How strange that God failed to make known this stupendous truth ( ? ) through his Word, and left it for science in the hands of Plato's descendants to figure out! "What it needed," says Drummond, "was a credible presentation, in view especially of astronomy, geology, paleontology, and biology. These, as we have said, had made the former 'theory simply untenable. And science has supplied theology with a theory which the intellect can accept." Faith has been laid aside. The human intellect has been exalted. Paganism has cast out Christianity, and our boys and girls now study the nebular hypothesis, explanatory of the creation of the worlds, in their astronomy and geography; they dwell upon the eons of ages consumed in the formation of the geologic strata of the earth; they study the fossils of the ages past, and from them describe the evolution of man from a polyp.

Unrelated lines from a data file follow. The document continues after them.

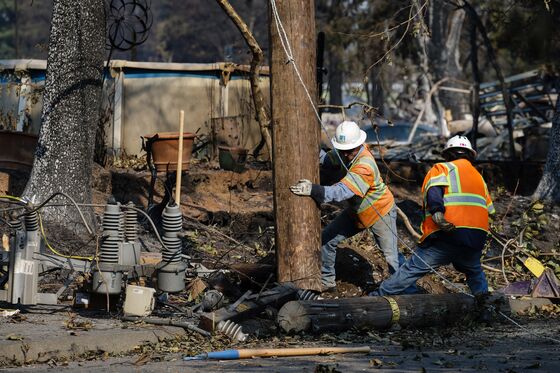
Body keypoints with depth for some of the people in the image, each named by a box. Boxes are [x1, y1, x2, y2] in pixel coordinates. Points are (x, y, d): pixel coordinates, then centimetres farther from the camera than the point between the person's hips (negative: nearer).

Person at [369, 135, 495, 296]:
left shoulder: (442, 168, 10)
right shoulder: (479, 177, 27)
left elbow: (434, 190, -11)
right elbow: (489, 209, 27)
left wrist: (437, 212, -25)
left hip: (448, 234, -4)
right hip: (477, 239, 4)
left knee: (412, 269, -3)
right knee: (474, 272, 32)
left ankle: (379, 296, -3)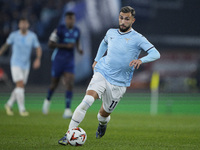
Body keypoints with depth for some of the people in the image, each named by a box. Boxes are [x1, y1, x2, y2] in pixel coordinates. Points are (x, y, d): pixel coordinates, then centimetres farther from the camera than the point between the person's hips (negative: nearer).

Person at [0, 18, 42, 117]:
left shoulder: (32, 36, -3)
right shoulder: (14, 35, -7)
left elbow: (38, 49, -1)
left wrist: (38, 59, -19)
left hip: (26, 65, 4)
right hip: (15, 64, -4)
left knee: (20, 87, 9)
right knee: (20, 85, -16)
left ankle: (9, 104, 30)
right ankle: (22, 109, -12)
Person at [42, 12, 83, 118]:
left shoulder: (77, 31, 6)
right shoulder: (60, 30, -11)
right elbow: (50, 44, -13)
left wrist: (79, 49, 0)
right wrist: (66, 46, -21)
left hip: (70, 62, 3)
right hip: (58, 60, -3)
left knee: (70, 85, -14)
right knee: (54, 84, 10)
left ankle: (67, 111, -16)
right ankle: (47, 100, 42)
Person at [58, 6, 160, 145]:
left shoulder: (137, 38, -7)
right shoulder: (111, 32, 8)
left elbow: (155, 54, -16)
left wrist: (140, 60, -32)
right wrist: (97, 59, 24)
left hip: (119, 83, -2)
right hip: (102, 73, 2)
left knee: (104, 113, 10)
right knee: (87, 101, -23)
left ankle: (103, 123, 51)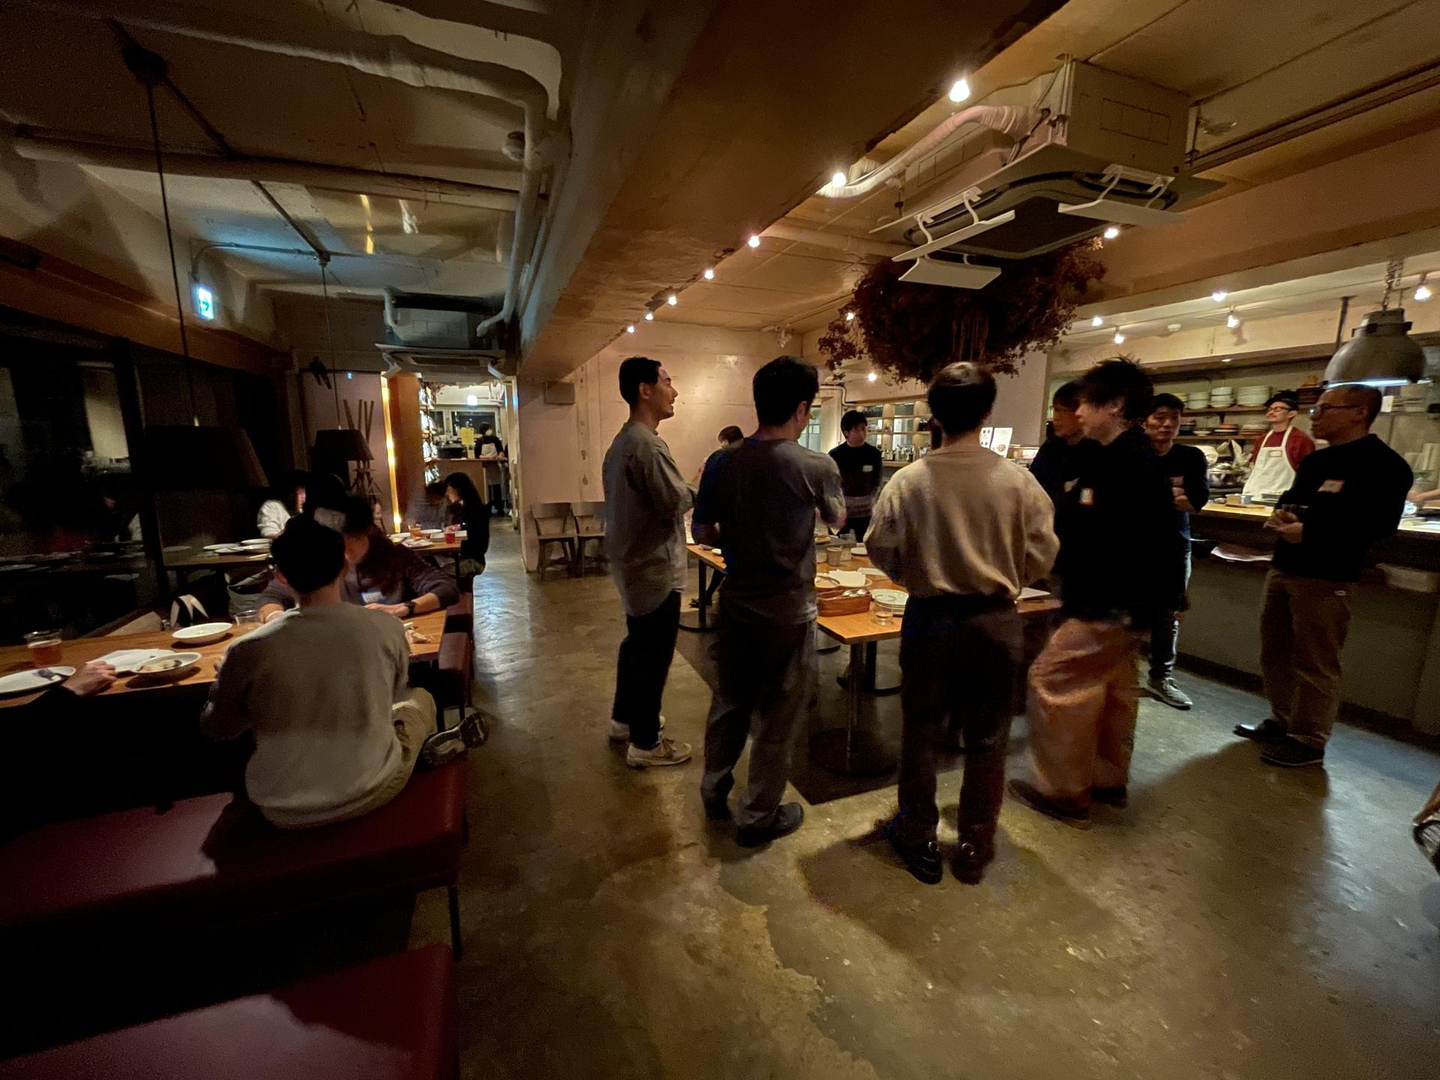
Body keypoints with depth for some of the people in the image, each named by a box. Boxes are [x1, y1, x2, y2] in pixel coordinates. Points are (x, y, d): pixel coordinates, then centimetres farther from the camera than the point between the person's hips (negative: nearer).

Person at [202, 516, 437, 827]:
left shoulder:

Schools Have Greatest Influence
Of what use is the preaching of the gospel on one day of the week, while six days out of seven paganism guides the intellect? Why sit dreaming of heaven, or spend money to proselyte, while pagan education leads your own children by the hand, and weaves about their mind a network of theories which blinds their eyes to spiritual truths? There is weight in the words of President Harper, of Chicago University, who says: "It is difficult to prophesy what the result of our present method of educating the youth will be in fifty years. We are training the mind in our public schools, but the moral side of the child's nature is almost entirely neglected. The Roman Catholic Church insists on remedying this manifest evil, but our Protestant churches seem to ignore it completely. They expect the Sunday-school to make good what our public schools leave undone, and the consequence is that we overlook a danger as real and as great as any we have had to face."